O pensamento simplista está em achar que desequilíbrios se corrigirão assim que mais vagas e cursos de medicina no país forem abertos. Mas o Brasil tem hoje, aponta o CFM, 367 escolas de medicina — e dessas, quase sete em cada 10 são privadas. Trazer mais médicos para o mercado de trabalho terá apenas duas consequências: a mais imediata será saturar ainda mais a oferta de profissionais nos grandes centros - e disso decorre a segunda: a acentuação ainda maior da disparidade na distribuição deles pelo país.

Outro item fundamental na discussão tem de ser a qualidade dos cursos hoje existentes. Os currículos das escolas de medicina precisarão se adaptar para o cenário pós-pandemia dos cuidados de saúde. A telemedicina, por exemplo, deixou de ser um serviço de pouca expressão antes da pandemia para crescer na preferência de pacientes e médicos.
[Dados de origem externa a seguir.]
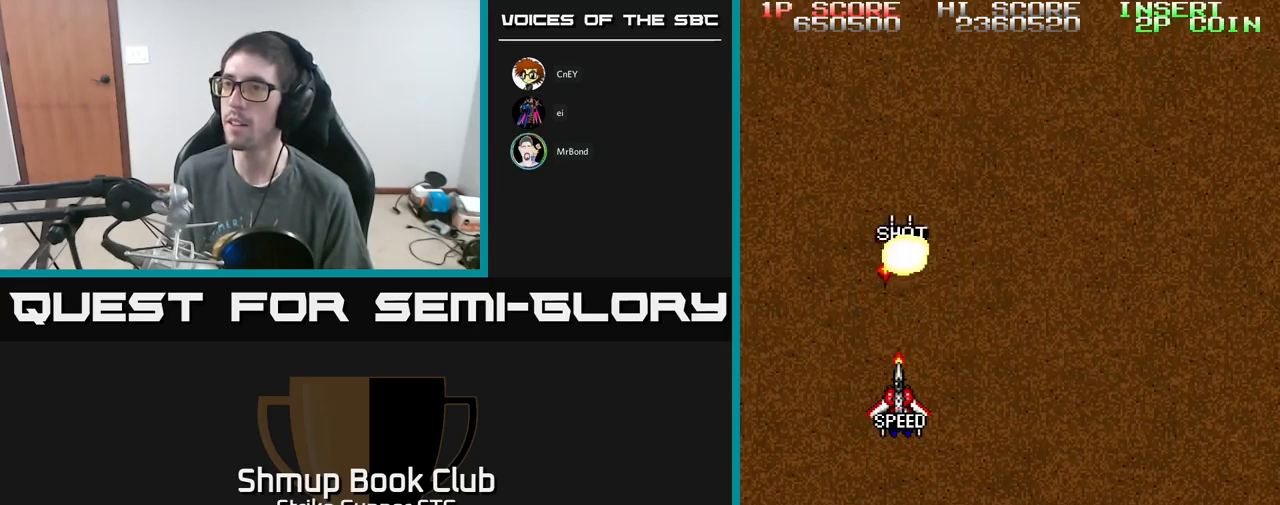
{"buttons": [], "left_stick": "center", "right_stick": "center", "events": [[33, "DPAD_RIGHT", "down"], [66, "A", "up"], [116, "DPAD_RIGHT", "up"]]}
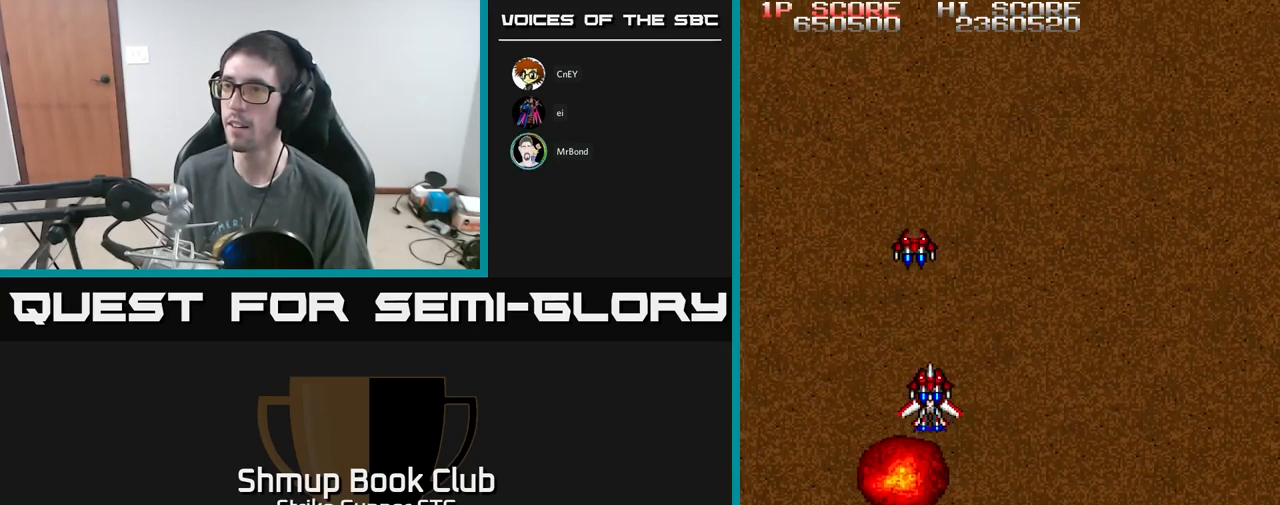
{"buttons": [], "left_stick": "center", "right_stick": "center", "events": [[133, "A", "down"], [166, "A", "up"]]}
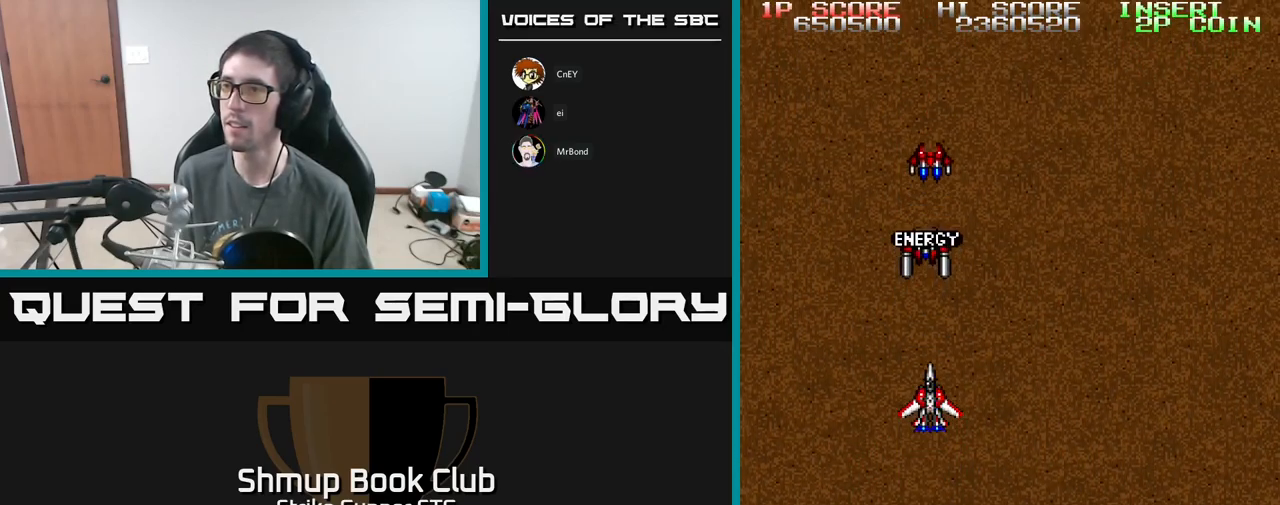
{"buttons": [], "left_stick": "center", "right_stick": "center", "events": [[133, "A", "down"], [200, "A", "up"]]}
Pesquisa recente da Associação Paulista de Medicina(APM) e da Associação Médica Brasileira (AMB ) mostrou que cerca de dois terços dos entrevistados aprovam o atendimento remoto.

E há a questão do erro médico. Levantamento do Instituto de Estudos de Saúde Suplementar da Universidade Federal de Minas Gerais (Iess-UFMG), com base em dados de 182 hospitais brasileiros coletados entre 2017 e 2018, mostram que, no país, 1,3 milhão de pessoas sofre com algum efeito colateral resultante de negligência ou imprudência no tratamento médico. Outro dado alarmante: cerca de 55 mil pessoas morrem por ano devido a erros médicos.
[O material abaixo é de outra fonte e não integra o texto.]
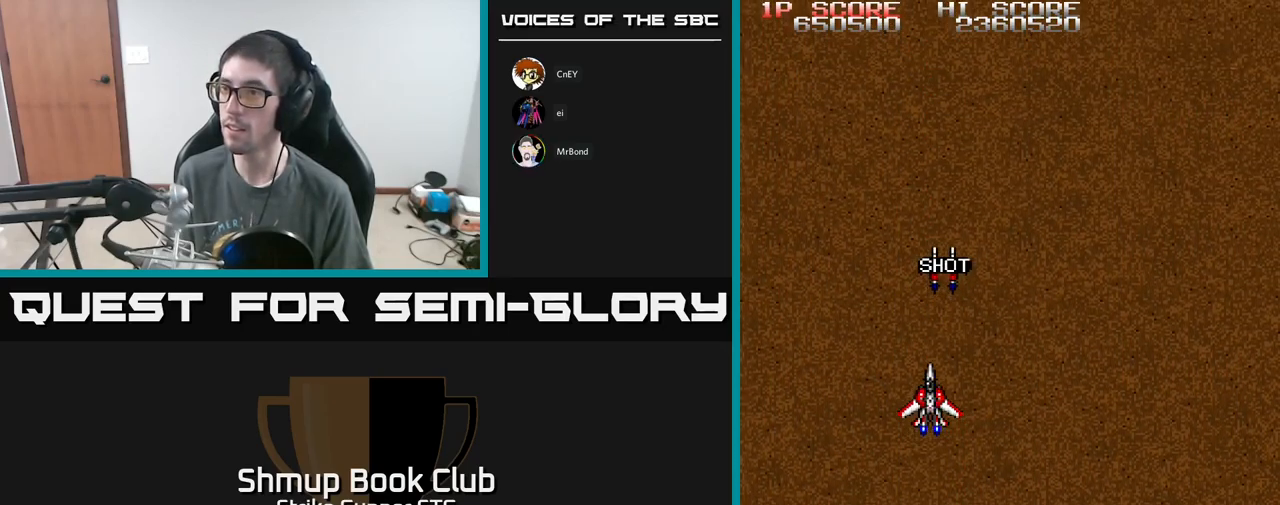
{"buttons": [], "left_stick": "center", "right_stick": "center", "events": [[83, "DPAD_UP", "down"], [300, "DPAD_UP", "up"]]}
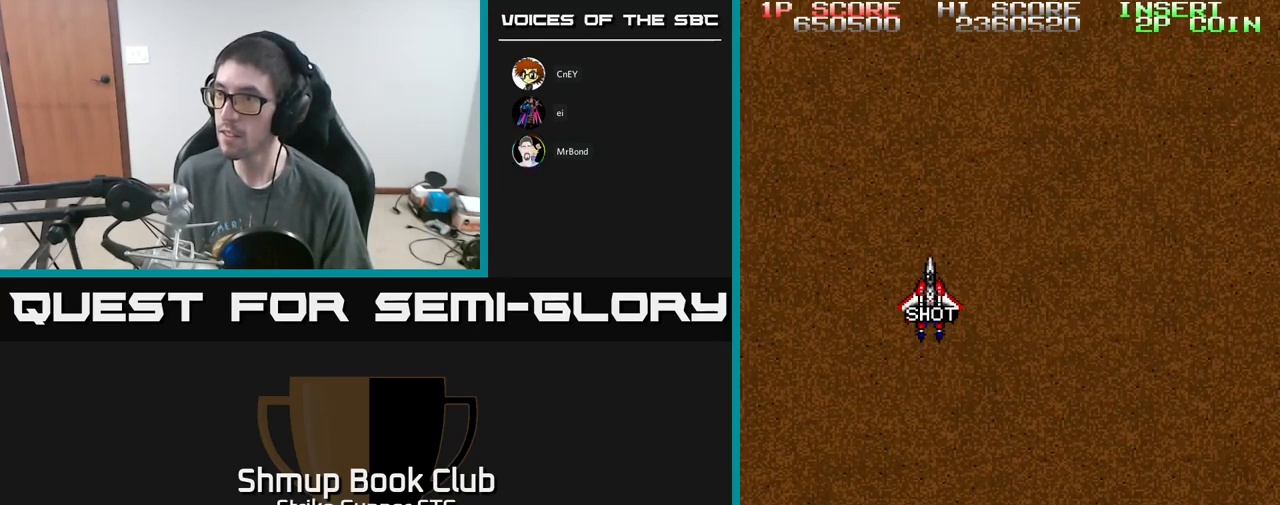
{"buttons": ["A", "DPAD_RIGHT"], "left_stick": "center", "right_stick": "center", "events": [[383, "DPAD_RIGHT", "down"], [416, "A", "down"]]}
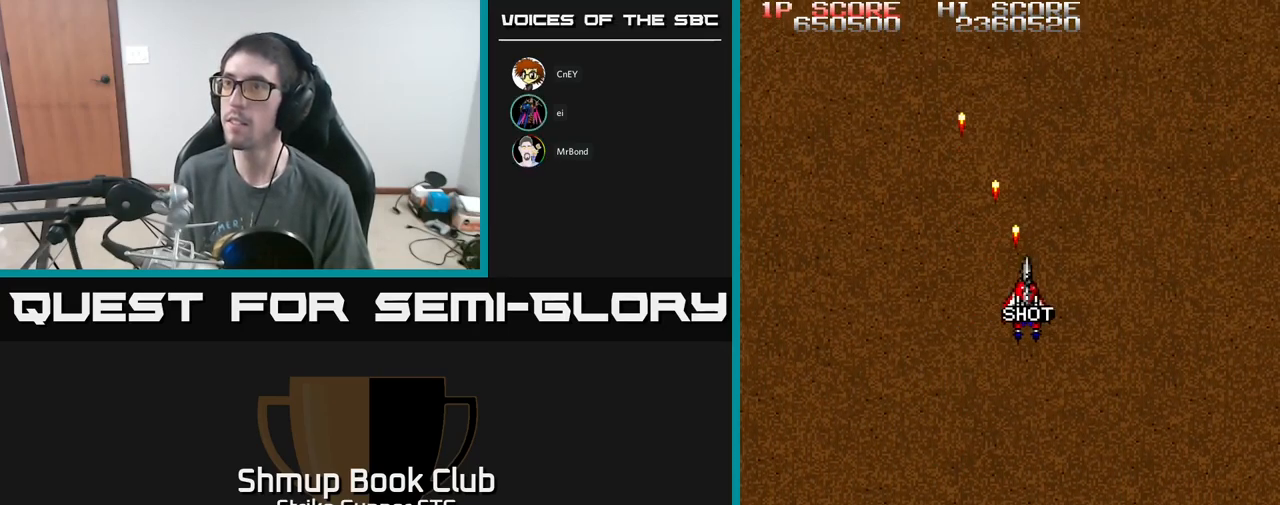
{"buttons": ["A", "DPAD_LEFT"], "left_stick": "center", "right_stick": "center", "events": [[333, "DPAD_RIGHT", "up"], [366, "DPAD_LEFT", "down"]]}
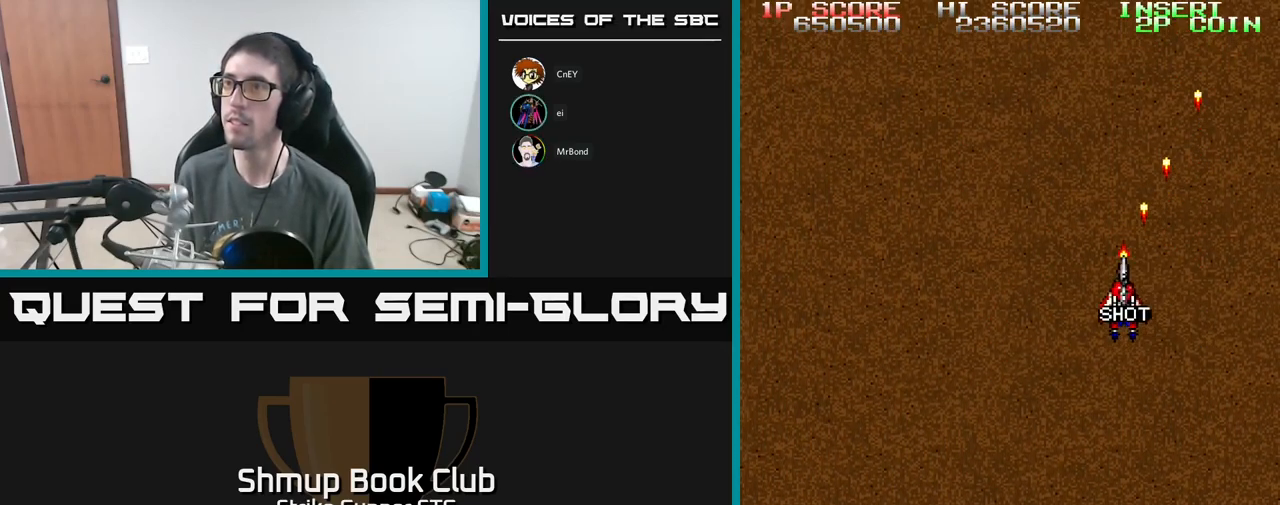
{"buttons": ["A", "DPAD_RIGHT"], "left_stick": "center", "right_stick": "center", "events": [[483, "DPAD_LEFT", "up"], [500, "DPAD_RIGHT", "down"]]}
Ao menos, talvez isso se possa dizer de certo: se a qualidade das escolas de medicina for aferida com rigor, e o conhecimento adquirido pelos alunos for verificado periodicamente (e também com rigor), ficará cada vez mais estreito o espaço para erro causado por falta de perícia, negligência ou outra má-conduta profissional. Sempre, e infelizmente, haverá espaço para o imponderável — mas é preciso restringi-lo ao máximo.

Argumenta-se que barrar novos cursos e a ampliação de vagas tem caráter corporativista: seria uma forma de impedir que os salários sejam reduzidos pela saturação de profissionais. Isso, no entanto, é secundário: o profissional da medicina tem nas mãos a saúde do paciente. A este é devido o melhor da capacidade do médico, seja porque o cidadão tem direito ao serviço de saúde de qualidade, seja porque o Juramento de Hipócrates determina "nunca causar dano ou mal a alguém". Primeiro deve-se garantir que o ensino médico será o melhor possível, para formar os quadros mais capacitados a lidar com a saúde. Em seguida deve vir a distribuição mais equitativa dos profissionais. Só então fará sentido pensar em aumentar o número de médicos no Brasil.